According to current canonization procedures, the relevant bishop has to consult with the regional conference of bishops on whether to advance the cause; this past week Archbishop Dolan consulted with the USCBB on whether to advance the cause for the canonization of Dorothy Day. The bishops voted to endorse this, and so it looks like Dorothy Day's canonization inquiry will be beginning in earnest.

Day was born in Brooklyn, although she spent much of her childhood in San Francisco and Chicago; she returned to New York after dropping out of the University of Illinois Urbana-Champaign. There she became very active in socialist causes, especially as a journalist for socialist papers; during this period she had a small handful of affairs and an abortion, but she slowly became more interested in Catholic life, in part because many of the working class with whom she interacted were themselves Catholic. When she became pregnant again, she asked a nun what she could do to have the child baptized; the nun had her memorize the Baltimore Catechism. When her relationship with her partner ended, Day joined the Church herself, and began to write for Commonweal and America.

In 1932 her life changed when she met a French immigrant named Peter Maurin, who showed her how Catholic theology linked up with work for the poor and working class. Together they started the newspaper The Catholic Worker, which became the heart of what has become known as the Catholic Worker Movement. Day died in 1980.

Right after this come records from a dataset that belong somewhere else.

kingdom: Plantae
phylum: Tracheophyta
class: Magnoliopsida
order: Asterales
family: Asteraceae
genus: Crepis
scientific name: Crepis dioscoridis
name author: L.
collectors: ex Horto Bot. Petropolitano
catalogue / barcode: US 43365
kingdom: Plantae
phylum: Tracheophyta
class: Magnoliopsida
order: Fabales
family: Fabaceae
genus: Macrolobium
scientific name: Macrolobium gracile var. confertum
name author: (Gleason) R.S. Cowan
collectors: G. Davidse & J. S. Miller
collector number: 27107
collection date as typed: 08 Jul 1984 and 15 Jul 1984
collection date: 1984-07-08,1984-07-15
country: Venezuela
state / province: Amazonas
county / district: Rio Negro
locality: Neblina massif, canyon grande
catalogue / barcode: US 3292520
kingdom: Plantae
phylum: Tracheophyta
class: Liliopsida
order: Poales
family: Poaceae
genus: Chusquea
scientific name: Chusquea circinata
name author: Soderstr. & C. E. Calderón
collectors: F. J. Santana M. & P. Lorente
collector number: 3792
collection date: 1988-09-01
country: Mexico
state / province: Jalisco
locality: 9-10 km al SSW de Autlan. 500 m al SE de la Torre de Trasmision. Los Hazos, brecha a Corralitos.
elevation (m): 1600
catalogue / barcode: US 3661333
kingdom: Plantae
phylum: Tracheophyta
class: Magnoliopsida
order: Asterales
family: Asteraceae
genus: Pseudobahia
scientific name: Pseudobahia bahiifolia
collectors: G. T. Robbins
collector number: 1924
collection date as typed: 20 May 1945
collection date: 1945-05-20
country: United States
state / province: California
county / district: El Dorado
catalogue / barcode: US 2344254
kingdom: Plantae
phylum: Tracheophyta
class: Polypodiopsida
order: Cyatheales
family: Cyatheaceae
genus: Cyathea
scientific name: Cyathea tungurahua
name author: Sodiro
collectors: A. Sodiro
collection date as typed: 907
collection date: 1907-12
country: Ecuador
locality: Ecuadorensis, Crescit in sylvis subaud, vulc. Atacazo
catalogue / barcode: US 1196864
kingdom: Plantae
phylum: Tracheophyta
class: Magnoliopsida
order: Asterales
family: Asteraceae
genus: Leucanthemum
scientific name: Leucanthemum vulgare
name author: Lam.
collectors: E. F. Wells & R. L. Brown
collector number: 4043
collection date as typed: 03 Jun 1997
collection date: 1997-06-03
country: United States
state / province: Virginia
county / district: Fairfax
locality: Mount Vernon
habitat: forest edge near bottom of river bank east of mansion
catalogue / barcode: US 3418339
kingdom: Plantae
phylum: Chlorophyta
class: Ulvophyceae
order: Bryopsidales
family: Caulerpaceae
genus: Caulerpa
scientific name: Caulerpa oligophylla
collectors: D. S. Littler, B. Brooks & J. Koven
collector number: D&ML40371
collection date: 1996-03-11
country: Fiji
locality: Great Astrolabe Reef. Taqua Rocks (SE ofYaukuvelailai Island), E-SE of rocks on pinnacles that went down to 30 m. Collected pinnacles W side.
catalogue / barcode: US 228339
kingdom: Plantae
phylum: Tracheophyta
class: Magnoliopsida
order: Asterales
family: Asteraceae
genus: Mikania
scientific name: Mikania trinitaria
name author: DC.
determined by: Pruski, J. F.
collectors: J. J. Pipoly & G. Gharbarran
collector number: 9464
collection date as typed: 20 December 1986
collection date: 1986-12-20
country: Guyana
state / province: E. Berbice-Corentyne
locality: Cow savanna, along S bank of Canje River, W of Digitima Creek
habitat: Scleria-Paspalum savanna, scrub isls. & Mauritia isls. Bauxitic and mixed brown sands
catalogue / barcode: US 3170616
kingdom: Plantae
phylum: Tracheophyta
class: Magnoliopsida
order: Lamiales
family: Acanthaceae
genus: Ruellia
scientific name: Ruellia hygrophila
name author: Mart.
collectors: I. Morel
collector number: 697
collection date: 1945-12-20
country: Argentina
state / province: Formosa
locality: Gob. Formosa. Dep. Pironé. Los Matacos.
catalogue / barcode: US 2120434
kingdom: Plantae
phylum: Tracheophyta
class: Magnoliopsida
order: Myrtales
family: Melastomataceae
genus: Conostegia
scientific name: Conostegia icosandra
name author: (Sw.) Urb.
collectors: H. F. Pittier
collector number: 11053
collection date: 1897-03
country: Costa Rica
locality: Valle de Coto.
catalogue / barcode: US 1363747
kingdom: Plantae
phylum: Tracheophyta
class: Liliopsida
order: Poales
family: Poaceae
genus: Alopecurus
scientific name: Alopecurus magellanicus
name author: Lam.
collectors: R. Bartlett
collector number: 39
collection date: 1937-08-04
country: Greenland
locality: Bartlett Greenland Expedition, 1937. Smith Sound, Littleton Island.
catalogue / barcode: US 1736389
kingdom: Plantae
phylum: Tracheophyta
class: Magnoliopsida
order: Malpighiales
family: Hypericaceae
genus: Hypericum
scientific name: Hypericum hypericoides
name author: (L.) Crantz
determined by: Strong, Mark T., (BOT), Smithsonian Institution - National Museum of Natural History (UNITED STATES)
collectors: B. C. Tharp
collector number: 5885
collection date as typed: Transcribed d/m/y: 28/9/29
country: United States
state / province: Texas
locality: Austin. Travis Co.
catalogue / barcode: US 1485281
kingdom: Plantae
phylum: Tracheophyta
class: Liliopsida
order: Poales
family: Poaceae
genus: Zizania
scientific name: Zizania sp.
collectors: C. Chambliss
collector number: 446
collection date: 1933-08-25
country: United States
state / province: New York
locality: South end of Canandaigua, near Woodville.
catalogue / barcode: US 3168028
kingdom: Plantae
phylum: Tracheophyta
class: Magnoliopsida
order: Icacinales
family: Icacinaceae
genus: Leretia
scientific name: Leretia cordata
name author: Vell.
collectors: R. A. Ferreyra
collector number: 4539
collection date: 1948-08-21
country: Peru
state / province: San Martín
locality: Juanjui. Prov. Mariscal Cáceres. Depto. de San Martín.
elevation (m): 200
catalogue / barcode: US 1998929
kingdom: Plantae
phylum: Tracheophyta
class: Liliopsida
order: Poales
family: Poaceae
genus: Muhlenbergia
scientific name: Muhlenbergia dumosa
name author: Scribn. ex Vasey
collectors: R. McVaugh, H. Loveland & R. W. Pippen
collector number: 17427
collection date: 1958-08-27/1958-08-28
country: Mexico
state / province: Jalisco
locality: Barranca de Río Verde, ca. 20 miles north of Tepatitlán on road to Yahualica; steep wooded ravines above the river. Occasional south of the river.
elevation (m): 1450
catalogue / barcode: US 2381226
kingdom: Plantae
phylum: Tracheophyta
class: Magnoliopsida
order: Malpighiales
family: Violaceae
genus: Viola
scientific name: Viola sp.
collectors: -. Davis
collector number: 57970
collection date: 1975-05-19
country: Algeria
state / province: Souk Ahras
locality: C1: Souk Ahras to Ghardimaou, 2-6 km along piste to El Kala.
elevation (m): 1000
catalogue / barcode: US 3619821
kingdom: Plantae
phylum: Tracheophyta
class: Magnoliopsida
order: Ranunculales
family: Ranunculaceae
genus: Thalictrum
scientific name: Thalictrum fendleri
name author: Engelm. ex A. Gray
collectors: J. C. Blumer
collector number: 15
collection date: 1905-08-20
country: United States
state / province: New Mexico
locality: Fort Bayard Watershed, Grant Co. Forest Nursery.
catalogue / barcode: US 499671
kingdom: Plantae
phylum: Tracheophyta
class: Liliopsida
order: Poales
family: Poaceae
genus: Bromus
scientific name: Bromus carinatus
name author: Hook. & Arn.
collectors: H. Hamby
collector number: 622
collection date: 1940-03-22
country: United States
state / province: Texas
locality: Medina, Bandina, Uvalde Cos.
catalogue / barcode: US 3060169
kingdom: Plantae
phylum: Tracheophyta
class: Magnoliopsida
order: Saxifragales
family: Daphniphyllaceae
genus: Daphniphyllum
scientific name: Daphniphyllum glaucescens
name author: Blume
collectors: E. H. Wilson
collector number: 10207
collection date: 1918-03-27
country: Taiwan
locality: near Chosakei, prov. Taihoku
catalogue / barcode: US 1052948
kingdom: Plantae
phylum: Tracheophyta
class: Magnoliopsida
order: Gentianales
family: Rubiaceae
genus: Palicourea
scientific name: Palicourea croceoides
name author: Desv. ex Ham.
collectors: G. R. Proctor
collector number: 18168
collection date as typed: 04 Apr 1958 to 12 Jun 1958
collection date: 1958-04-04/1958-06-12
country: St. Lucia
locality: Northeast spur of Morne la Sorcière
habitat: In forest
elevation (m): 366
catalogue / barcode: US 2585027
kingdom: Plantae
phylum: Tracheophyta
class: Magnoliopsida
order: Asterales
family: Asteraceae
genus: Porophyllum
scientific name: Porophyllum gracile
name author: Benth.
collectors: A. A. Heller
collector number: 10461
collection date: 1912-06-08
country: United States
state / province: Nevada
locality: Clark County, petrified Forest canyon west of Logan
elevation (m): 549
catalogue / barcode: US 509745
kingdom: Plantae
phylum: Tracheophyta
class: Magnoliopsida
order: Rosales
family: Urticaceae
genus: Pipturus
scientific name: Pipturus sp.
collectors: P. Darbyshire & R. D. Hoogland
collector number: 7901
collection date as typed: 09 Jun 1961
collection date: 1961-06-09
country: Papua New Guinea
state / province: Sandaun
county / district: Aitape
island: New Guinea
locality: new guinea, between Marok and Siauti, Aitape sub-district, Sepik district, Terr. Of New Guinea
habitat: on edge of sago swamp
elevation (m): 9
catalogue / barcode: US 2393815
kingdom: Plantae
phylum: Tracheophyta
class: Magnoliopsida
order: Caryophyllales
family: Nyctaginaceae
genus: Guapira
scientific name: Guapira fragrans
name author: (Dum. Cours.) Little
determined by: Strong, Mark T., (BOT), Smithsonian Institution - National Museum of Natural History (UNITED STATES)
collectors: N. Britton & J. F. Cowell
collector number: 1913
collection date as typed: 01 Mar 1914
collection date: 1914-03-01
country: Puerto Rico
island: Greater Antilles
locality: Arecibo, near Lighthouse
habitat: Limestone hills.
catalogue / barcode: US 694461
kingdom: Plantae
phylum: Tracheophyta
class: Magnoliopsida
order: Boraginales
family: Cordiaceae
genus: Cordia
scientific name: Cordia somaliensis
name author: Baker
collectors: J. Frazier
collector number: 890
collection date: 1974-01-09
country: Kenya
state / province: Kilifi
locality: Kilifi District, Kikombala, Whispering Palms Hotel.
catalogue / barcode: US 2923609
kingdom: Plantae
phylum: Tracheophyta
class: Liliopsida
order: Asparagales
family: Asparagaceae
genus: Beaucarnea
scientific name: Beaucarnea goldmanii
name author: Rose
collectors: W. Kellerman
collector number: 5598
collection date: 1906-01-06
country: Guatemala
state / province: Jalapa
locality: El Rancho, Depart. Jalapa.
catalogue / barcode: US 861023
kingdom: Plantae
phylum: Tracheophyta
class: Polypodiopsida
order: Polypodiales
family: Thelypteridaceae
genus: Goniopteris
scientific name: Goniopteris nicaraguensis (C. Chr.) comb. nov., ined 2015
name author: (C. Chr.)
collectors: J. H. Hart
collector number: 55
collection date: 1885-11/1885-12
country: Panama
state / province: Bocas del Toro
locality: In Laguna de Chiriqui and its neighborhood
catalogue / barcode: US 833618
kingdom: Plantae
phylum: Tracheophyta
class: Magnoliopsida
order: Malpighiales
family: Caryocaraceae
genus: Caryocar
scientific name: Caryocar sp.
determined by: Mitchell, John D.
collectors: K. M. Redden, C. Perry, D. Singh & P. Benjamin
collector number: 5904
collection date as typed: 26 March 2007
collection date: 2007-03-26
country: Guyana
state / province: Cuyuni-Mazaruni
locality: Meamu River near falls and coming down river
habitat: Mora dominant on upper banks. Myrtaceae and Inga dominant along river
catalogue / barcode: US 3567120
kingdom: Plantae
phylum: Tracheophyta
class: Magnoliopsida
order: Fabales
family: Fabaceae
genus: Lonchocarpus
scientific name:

From an editorial in The Catholic Worker, November 1936:

As I waited for the traffic light to change on my way to the Seamen's Defense Committee headquarters, I was idly saying my rosary, which was handy in my pocket. The recitation was more or less automatic, when suddenly like a bright light, like a joyful thought, the words Our Father pierced my heart. To all those who were about me, to all the passerby, to the longshoremen idling about the corner, black and white, to the striking seamen I was going to see, I was akin, for we were all children of a common Father, all creatures of One Creator, and Catholic or Protestant, Jew or Christian, Communist or non-Communist, were bound together by this tie. We can not escape the recognition of the fact that we are all brothers. Whether or not a man believes in Jesus Christ, His Incarnation, His Life here with us, His crucifixion and resurrection; whether or not a man believes in God, the fact remains that we are all children of one Father.

Meditation of this fact makes hatred and strife between brothers the more to be opposed. The work we must do is strive for peace and concordance rather than hatred and strife.

Speaking for myself, I like Dorothy Day very much, and consider this all cheerful news.